RECORDS SHOWN:

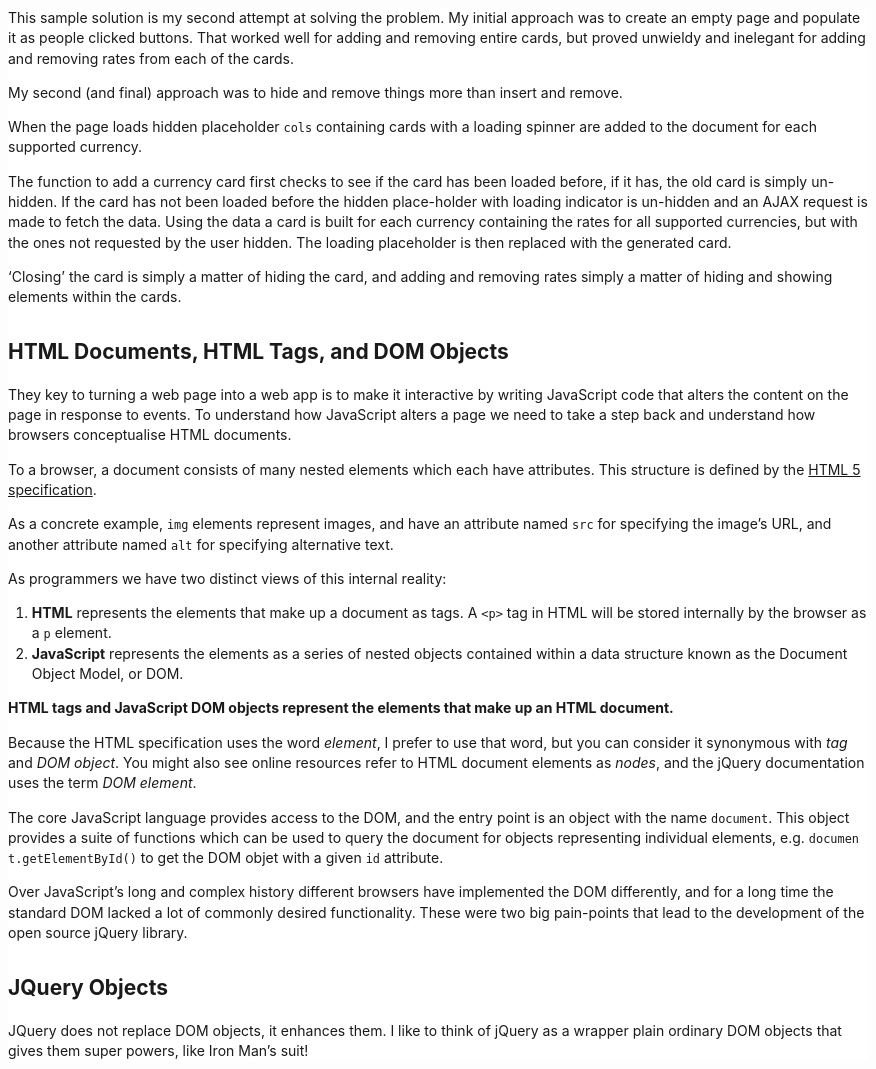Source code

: This sample solution is my second attempt at solving the problem. My initial approach was to create an empty page and populate it as people clicked buttons. That worked well for adding and removing entire cards, but proved unwieldy and inelegant for adding and removing rates from each of the cards.

My second (and final) approach was to hide and remove things more than insert and remove.

When the page loads hidden placeholder `cols` containing cards with a loading spinner are added to the document for each supported currency.

The function to add a currency card first checks to see if the card has been loaded before, if it has, the old card is simply un-hidden. If the card has not been loaded before the hidden place-holder with loading indicator is un-hidden and an AJAX request is made to fetch the data. Using the data a card is built for each currency containing the rates for all supported currencies, but with the ones not requested by the user hidden. The loading placeholder is then replaced with the generated card.

‘Closing’ the card is simply a matter of hiding the card, and adding and removing rates simply a matter of hiding and showing elements within the cards.

## HTML Documents, HTML Tags, and DOM Objects

They key to turning a web page into a web app is to make it interactive by writing JavaScript code that alters the content on the page in response to events. To understand how JavaScript alters a page we need to take a step back and understand how browsers conceptualise HTML documents.

To a browser, a document consists of many nested elements which each have attributes. This structure is defined by the [HTML 5 specification](https://html.spec.whatwg.org/multipage/).

As a concrete example, `img` elements represent images, and have an attribute named `src` for specifying the image’s URL, and another attribute named `alt` for specifying alternative text.

As programmers we have two distinct views of this internal reality:

1.  **HTML** represents the elements that make up a document as tags. A `<p>` tag in HTML will be stored internally by the browser as a `p` element.
2.  **JavaScript** represents the elements as a series of nested objects contained within a data structure known as the Document Object Model, or DOM.

**HTML tags and JavaScript DOM objects represent the elements that make up an HTML document.**

Because the HTML specification uses the word _element_, I prefer to use that word, but you can consider it synonymous with _tag_ and _DOM object_. You might also see online resources refer to HTML document elements as _nodes_, and the jQuery documentation uses the term _DOM element_.

The core JavaScript language provides access to the DOM, and the entry point is an object with the name `document`. This object provides a suite of functions which can be used to query the document for objects representing individual elements, e.g. `document.getElementById()` to get the DOM objet with a given `id` attribute.

Over JavaScript’s long and complex history different browsers have implemented the DOM differently, and for a long time the standard DOM lacked a lot of commonly desired functionality. These were two big pain-points that lead to the development of the open source jQuery library.

## JQuery Objects

JQuery does not replace DOM objects, it enhances them. I like to think of jQuery as a wrapper plain ordinary DOM objects that gives them super powers, like Iron Man’s suit!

PROBLEM STATEMENT:
Reproduce the text of the items with "spinner" substituted by "throbber" and everything else unchanged, omitting the pictures.

TASK RESPONSE:
Source code

: This sample solution is my second attempt at solving the problem. My initial approach was to create an empty page and populate it as people clicked buttons. That worked well for adding and removing entire cards, but proved unwieldy and inelegant for adding and removing rates from each of the cards.

My second (and final) approach was to hide and remove things more than insert and remove.

When the page loads hidden placeholder `cols` containing cards with a loading throbber are added to the document for each supported currency.

The function to add a currency card first checks to see if the card has been loaded before, if it has, the old card is simply un-hidden. If the card has not been loaded before the hidden place-holder with loading indicator is un-hidden and an AJAX request is made to fetch the data. Using the data a card is built for each currency containing the rates for all supported currencies, but with the ones not requested by the user hidden. The loading placeholder is then replaced with the generated card.

‘Closing’ the card is simply a matter of hiding the card, and adding and removing rates simply a matter of hiding and showing elements within the cards.

## HTML Documents, HTML Tags, and DOM Objects

They key to turning a web page into a web app is to make it interactive by writing JavaScript code that alters the content on the page in response to events. To understand how JavaScript alters a page we need to take a step back and understand how browsers conceptualise HTML documents.

To a browser, a document consists of many nested elements which each have attributes. This structure is defined by the [HTML 5 specification](https://html.spec.whatwg.org/multipage/).

As a concrete example, `img` elements represent images, and have an attribute named `src` for specifying the image’s URL, and another attribute named `alt` for specifying alternative text.

As programmers we have two distinct views of this internal reality:

1.  **HTML** represents the elements that make up a document as tags. A `<p>` tag in HTML will be stored internally by the browser as a `p` element.
2.  **JavaScript** represents the elements as a series of nested objects contained within a data structure known as the Document Object Model, or DOM.

**HTML tags and JavaScript DOM objects represent the elements that make up an HTML document.**

Because the HTML specification uses the word _element_, I prefer to use that word, but you can consider it synonymous with _tag_ and _DOM object_. You might also see online resources refer to HTML document elements as _nodes_, and the jQuery documentation uses the term _DOM element_.

The core JavaScript language provides access to the DOM, and the entry point is an object with the name `document`. This object provides a suite of functions which can be used to query the document for objects representing individual elements, e.g. `document.getElementById()` to get the DOM objet with a given `id` attribute.

Over JavaScript’s long and complex history different browsers have implemented the DOM differently, and for a long time the standard DOM lacked a lot of commonly desired functionality. These were two big pain-points that lead to the development of the open source jQuery library.

## JQuery Objects

JQuery does not replace DOM objects, it enhances them. I like to think of jQuery as a wrapper plain ordinary DOM objects that gives them super powers, like Iron Man’s suit!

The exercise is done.